All of the collaboration spaces have charging locations built into the furniture and are designed for associates to be comfortable and creative while being away from their desks. Photo by Seamus Payne

In the more traditional parts of the office, every other desk in a row will be blocked off to allow more distance between employees. His team is also implementing a more flexible environment in which employees will no longer maintain an assigned desk but can reserve one online prior to arriving. That way, desks won’t sit unused when associates are traveling, and they can configure an in-office schedule when they’re in town.

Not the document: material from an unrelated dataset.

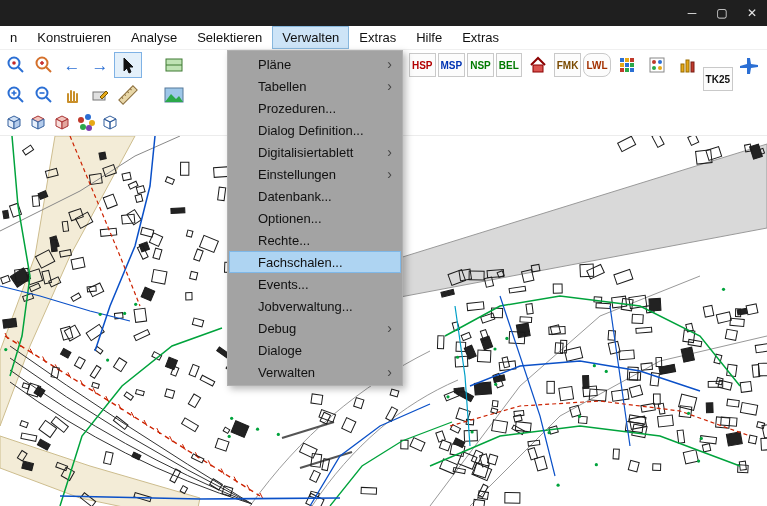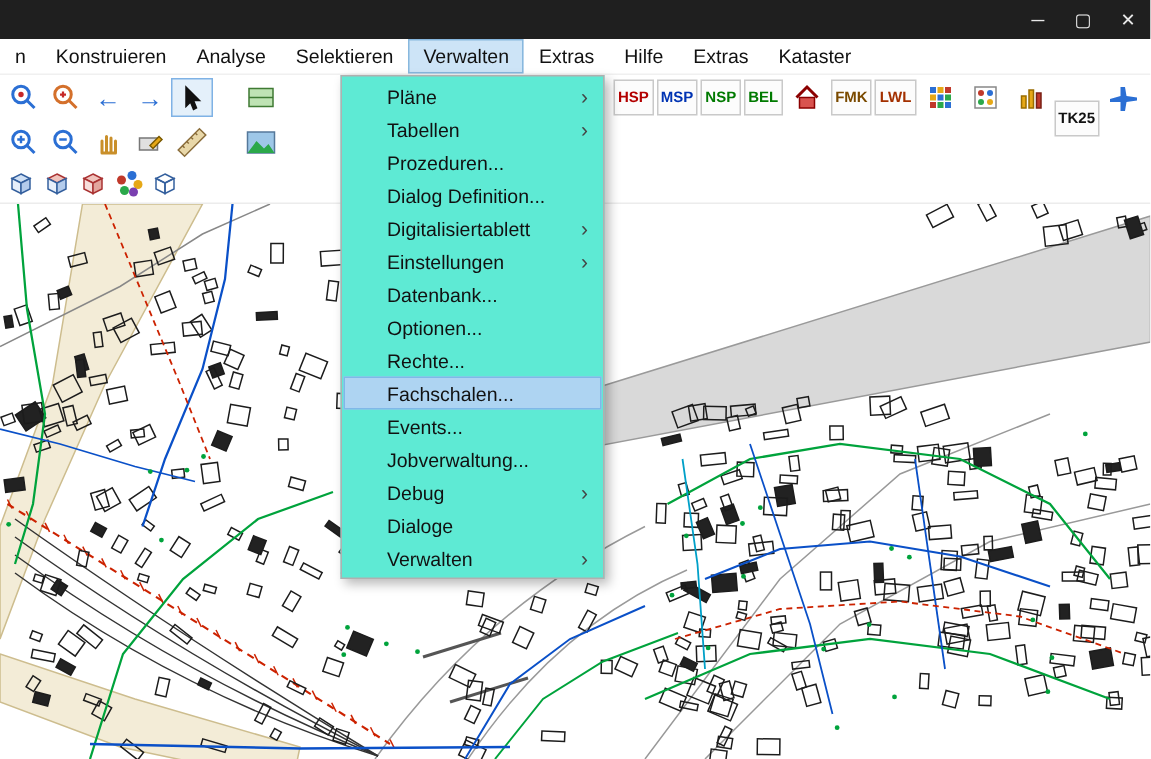"Kataster" span.mb-item { html: <span>Kataster</span> -> none }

The biggest challenge right now, Hines says, is to nurture a culture that makes employees feel comfortable returning to work regardless of how many safety measures are implemented. “We know associates want to come back and interact with their team members and have meetings, but we want to be sure that, one, they are safe, and two, that they feel safe doing that,” he says. “It’s going to take quite a while to get people to feel a level of comfort.”

The office environment might look totally different once the world moves past COVID-19, but Hines says that should not deter young professionals interested in a career in real estate.

“I would tell anybody that if this is something they’re interested in, then by all means, get into it and use this time of change to their advantage,” he says. “We’ve had to redefine what we do in offices and how we do it, which allows you to think differently—outside the box.”

Or, in this case, outside the cubicle.